Senja
Sore yang Menjadi Temanku
Senja sore yang nampak indah
dari lorong rumah sakit itu menemaniku menunggu jawaban pesan singkat yang
kukirim untukmu beberapa jam yang lalu dari ponselku. Aku duduk termenung
berharap ada dering dari ponselku sore itu. namun, sia-sia. Semua itu tak aku dapatkan
sore itu. kau tak membalas pesan singkatku. Entahlah apa yang kurasakan saat
itu. aku hanya ingin memberi tau kabar yang sedang menimpa ibuku. Dia dirawat
dirumah sakit dekat rumahmu.
Sakitku ketika dia bertanya
tentangmu.
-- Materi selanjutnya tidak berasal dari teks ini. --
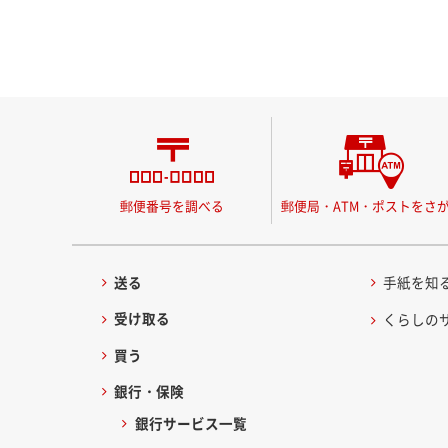
郵便番号を調べる
郵便局・ATM・ポストをさ
送る
手紙を知
受け取る
くらしの
買う
銀行・保険
銀行サービス一覧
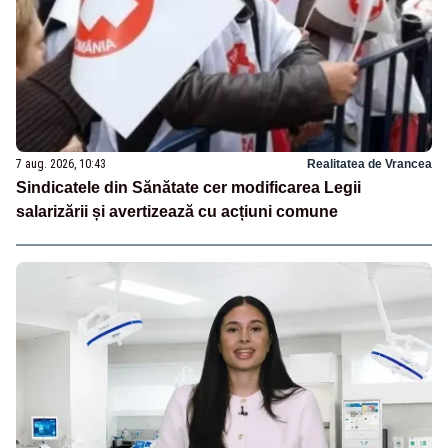
7 aug. 2026, 10:43
Realitatea de Vrancea
Sindicatele din Sănătate cer modificarea Legii
salarizării și avertizează cu acțiuni comune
Sosok yang selama ini selalu ada disampingku. Sosok yang aku
bangga-banggakan. Sosok pria yang (katanya) bertanggung jawab. Ketika dia
menyuruhku menelponemu untuk meminta agar kau mengantarkan aku pulang kerumah.
Saat itu pula aku mulai berani mengatakan kebohongan. Aku hanya berkata bahwa
priaku itu sedang sibuk. Tak ada yang mampu aku ucapkan. Senyum kebohongan itu
membuat sakitku lebih memuncak. Masjid yang menjadi tempatku untuk menumpahkan
semua kesedihanku. Disana aku mengadu menangis pilu.
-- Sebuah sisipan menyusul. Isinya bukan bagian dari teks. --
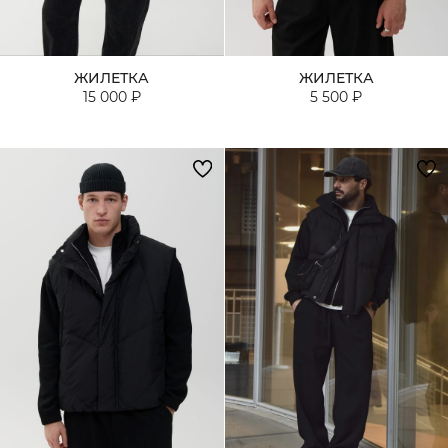
ЖИЛЕТКА
ЖИЛЕТКА
15 000 ₽
5 500 ₽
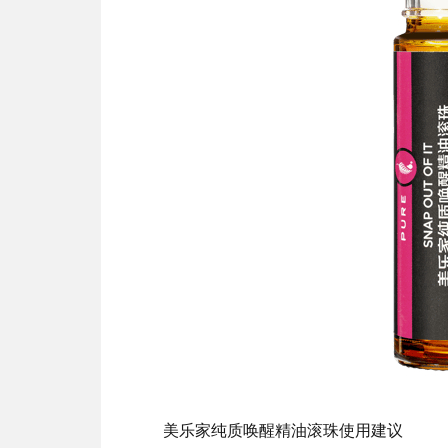
美乐家纯质唤醒精油滚珠使用建议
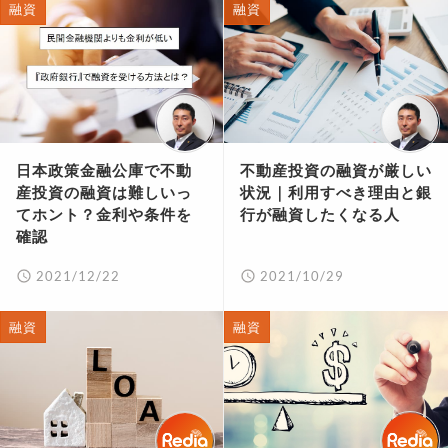
融資
融資
日本政策金融公庫で不動
不動産投資の融資が厳しい
産投資の融資は難しいっ
状況｜利用すべき理由と銀
てホント？金利や条件を
行が融資したくなる人
確認
2021/12/22
2021/10/29
融資
融資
Kemana kamu saat itu? saat aku benar-benar
membutuhkanmu? Kamu menghilang. Tak ada kabar. Tak ada berita. Dan ketika kamu
memberi kabar, aku sudah memutuskan untuk tidak memberi taumu tentang ibuku.
Hari ini, jam ini, menit ini,
detik ini entah kenapa, entah dengan perasaan apa, entah dengan pikiran
bagaimana rasanya ingin sekali aku menulis tentangmu. Tentang seorang pria yang
pernah menjadi bagian dari hari-hariku. Sosok pria yang pernah membuatku
tertawa bebas diantara tangisku, seorang yang pernah membuatku menangis
diantara tawa yang ada.
Nyek, dulu sering sekali kutulis
tentangmu di diary kecilku. Tentang apapun yang menyangkut akan dirimu. Namun,
sekarang aku enggan untuk menulisnya lagi. Aku takut, sangat takut akan rasa
sakit yang selalu mampir dihatiku. Sempat aku bertanya, akankah kau kembali
lagi. Menemaniku menorehkan tinta hitam di diary kecilku.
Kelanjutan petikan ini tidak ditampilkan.